Por essa razão é preciso fazer o acordo com a União Europeia, continuar
as parcerias com a América Latina e com os Brics, ampliar ainda mais relações
políticas e econômicas com outras partes do mundo (como Japão, Austrália,
Oriente Médio, África, entre outros), tudo isso mantendo vários canais de
relacionamento com os Estados Unidos. Esse projeto multipolar, no entanto,
depende da capacidade de atuar interna e externamente de forma soberana.
A segunda dimensão diz respeito às características brasileiras que podem
potencializar o poder e a prosperidade dos Estados Unidos. É a produção
agropecuária de ponta do Brasil, sua energia e capacidade hídrica, seus
minerais, os setores tecnológicos de ponta que dominamos (o Pix e os aviões da
Embraer são bons casos aqui), uma população grande como mercado consumidor e
seu poder regional.
Defender a soberania não é evitar parcerias e cooperação, fechando-se em
relação ao mundo. O desenvolvimento envolve trocas entre os países,
compartilhamento de conhecimento e complementaridade econômica, coisas que
podem - como já são - ser realizadas com os EUA.
Soberania é autonomia para escolher como trocar e cooperar com outros
países. No jogo trumpista de poder, só importa a vitória completa dos Estados
Unidos. Basta ver suas propostas para a Ucrânia, trocando a dominação e a
exploração das terras raras pelo fim da guerra com a Rússia, para a Faixa de
Gaza, que ficaria em paz em troca de se transformar num resort da família
Trump, e mesmo para o Canadá, que deveria se tornar o 51º estado dos EUA.
Seguir essa lógica seria um desastre para o Brasil, que ganharia muito com
parcerias internacionais, mas não com projetos neocolonialistas.
Aceitar que os Estados Unidos definam como nossas instituições
democráticas devem funcionar é a terceira e mais terrível dimensão de perda de
soberania. Quem defende isso é traidor da pátria e joga fora a maior conquista
da sociedade brasileira: a capacidade de se autogovernar democraticamente.
Ao se aliar nesse projeto trumpista, o bolsonarismo destrói as bases de
um Brasil soberano. Quem acompanhar essa traição ou não gritar contra os planos
da família Bolsonaro não merece o respeito mínimo dos brasileiros que amam seu
país e querem um futuro melhor e independente para seus filhos e netos.
Diante desse cenário, o risco à soberania brasileira vai além desta
semana. Três coisas fundamentais deveriam ser feitas para evitar a perda de
nossa independência nacional. A primeira é compreender melhor quais são os
elementos essenciais para o nosso futuro e criar as condições institucionais
para que tenhamos autonomia para nos desenvolver em parceria com o mundo.

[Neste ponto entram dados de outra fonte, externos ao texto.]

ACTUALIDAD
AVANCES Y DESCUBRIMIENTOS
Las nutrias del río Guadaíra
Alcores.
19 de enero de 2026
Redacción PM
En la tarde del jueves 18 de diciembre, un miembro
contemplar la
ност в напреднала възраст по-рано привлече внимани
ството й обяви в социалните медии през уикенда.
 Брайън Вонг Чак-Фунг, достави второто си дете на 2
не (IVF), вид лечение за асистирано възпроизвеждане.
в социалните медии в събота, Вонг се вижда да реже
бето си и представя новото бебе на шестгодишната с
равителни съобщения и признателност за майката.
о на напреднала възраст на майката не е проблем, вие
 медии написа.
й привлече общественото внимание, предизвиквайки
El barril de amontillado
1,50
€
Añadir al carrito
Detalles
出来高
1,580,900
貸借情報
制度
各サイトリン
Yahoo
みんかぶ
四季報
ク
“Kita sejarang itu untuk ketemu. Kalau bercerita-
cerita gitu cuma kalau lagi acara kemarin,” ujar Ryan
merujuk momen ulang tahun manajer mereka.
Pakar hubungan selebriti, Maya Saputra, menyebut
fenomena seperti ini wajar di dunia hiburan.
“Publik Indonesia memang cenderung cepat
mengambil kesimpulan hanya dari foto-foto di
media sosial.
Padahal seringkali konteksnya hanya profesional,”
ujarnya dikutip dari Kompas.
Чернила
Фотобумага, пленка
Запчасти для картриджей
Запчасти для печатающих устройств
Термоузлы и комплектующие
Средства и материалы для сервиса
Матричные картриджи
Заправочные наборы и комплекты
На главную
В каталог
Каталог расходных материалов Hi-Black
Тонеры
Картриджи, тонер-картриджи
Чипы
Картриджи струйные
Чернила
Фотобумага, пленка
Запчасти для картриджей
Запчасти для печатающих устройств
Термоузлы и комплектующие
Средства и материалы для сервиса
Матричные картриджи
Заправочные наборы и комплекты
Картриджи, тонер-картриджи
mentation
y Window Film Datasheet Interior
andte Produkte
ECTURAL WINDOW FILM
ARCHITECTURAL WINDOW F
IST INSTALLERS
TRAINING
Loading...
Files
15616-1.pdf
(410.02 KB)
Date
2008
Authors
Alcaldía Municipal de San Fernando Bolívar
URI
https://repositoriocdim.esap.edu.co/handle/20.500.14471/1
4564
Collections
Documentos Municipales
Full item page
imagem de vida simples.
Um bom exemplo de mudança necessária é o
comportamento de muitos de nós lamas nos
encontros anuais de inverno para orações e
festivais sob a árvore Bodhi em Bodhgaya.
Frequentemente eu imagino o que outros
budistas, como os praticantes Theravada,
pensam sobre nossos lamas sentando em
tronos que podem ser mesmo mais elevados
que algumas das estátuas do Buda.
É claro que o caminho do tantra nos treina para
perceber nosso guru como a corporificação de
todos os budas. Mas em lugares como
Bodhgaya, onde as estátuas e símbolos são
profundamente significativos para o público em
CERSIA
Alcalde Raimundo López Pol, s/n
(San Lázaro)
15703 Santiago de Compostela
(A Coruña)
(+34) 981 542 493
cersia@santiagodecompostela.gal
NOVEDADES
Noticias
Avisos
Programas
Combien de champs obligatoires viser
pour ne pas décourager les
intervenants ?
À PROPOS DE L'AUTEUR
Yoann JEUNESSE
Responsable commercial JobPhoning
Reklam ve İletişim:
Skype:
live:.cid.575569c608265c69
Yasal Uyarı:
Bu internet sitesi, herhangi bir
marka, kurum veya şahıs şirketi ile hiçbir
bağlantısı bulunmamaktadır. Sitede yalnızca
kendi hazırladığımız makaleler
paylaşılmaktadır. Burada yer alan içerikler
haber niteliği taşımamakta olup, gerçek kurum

Definir bem nossas verdadeiras riquezas e como potencializá-las é urgente.
Além disso, é preciso que as forças políticas que não se perfilam entre
os traidores da pátria se unam em defesa da dupla soberania de que
necessitamos. De forma mais direta, as forças de centro e o lulismo podem ter
suas divergências, apresentar até candidatos presidenciais separados, mas
precisam estar juntos no essencial e lutar contra a aliança do bolsonarismo com
a extrema direita internacional.
Por vezes, o centrismo tem medo do impacto de ir contra Bolsonaro, e,
por vezes, o governismo petista não consegue sair de seu próprio casulo
sectário. Agora chegou a hora de serem mais cooperativos para salvarem o
Brasil, sem perder suas especificidades.
A soberania será mais profundamente defendida quando a sociedade, por
meio de suas associações e parcerias entre diversos grupos, compreender o risco
da nova ordem trumpista e defender de baixo para cima o país e suas
instituições. O povo soberano é maior do que os partidos e os governos, mas
precisa se organizar e se mobilizar contra quem quer enfraquecer nossa economia
e nossa autonomia nacional. Agora chegou a hora de construir um verdadeiro
patriotismo para enfrentar a grande onda internacional - com parceiros
bolsonaristas locais - que pode nos levar de volta ao triste passado do
colonialismo.
*Fernando Abrucio, doutor em ciência política pela USP e professor da Fundação Getulio Vargas.